Pintasan.co, Bandung – Pemerintah Kota Bandung menegaskan komitmennya dalam menindaklanjuti aspirasi masyarakat, terutama yang berkaitan dengan potensi bencana alam.
Keseriusan tersebut tercermin dari langkah lanjutan pascakegiatan Siskamling Siaga Bencana yang sebelumnya digelar di Kelurahan Sarijadi, Kecamatan Sukasari.
Upaya antisipasi ini dilakukan menyusul terjadinya longsor di kawasan Jalan Lembah Sarimadu. Insiden tersebut menyebabkan kirmir roboh dan mengikis struktur tanah di sekitar lokasi. Akibatnya, terdapat dua hingga tiga rumah warga yang berada dalam kondisi rawan dan perlu mendapat pengawasan ekstra guna mengantisipasi kemungkinan longsor susulan.

## Catatan yang tersedia
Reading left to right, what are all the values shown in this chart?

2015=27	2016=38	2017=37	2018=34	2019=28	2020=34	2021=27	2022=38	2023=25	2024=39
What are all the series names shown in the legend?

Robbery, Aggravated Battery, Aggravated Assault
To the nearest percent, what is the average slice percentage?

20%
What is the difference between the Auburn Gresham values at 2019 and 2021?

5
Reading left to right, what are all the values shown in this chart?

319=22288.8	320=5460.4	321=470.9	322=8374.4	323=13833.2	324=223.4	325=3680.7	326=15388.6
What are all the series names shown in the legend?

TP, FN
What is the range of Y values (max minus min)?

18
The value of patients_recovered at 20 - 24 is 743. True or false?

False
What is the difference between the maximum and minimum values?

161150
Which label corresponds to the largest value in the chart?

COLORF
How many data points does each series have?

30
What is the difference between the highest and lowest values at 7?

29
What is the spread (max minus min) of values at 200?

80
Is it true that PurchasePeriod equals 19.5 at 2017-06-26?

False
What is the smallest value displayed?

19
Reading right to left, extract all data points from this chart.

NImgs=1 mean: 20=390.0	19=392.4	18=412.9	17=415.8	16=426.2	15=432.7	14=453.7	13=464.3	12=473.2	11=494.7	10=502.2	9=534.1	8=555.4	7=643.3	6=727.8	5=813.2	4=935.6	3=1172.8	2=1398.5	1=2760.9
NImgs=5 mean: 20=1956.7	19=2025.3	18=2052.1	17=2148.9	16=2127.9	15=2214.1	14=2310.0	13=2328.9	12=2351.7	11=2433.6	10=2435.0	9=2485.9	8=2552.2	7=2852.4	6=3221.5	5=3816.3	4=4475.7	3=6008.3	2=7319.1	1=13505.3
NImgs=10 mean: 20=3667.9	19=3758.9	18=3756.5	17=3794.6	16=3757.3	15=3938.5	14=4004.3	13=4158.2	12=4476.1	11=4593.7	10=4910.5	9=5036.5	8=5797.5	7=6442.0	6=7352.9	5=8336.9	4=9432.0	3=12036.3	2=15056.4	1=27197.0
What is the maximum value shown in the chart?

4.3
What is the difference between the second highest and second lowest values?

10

## Tugas
Menurut teks tentang longsor di Jalan Lembah Sarimadu, berapa rumah warga yang berada dalam kondisi rawan? Catatan di atas tidak diperlukan.

## Jawaban
Dua hingga tiga rumah warga.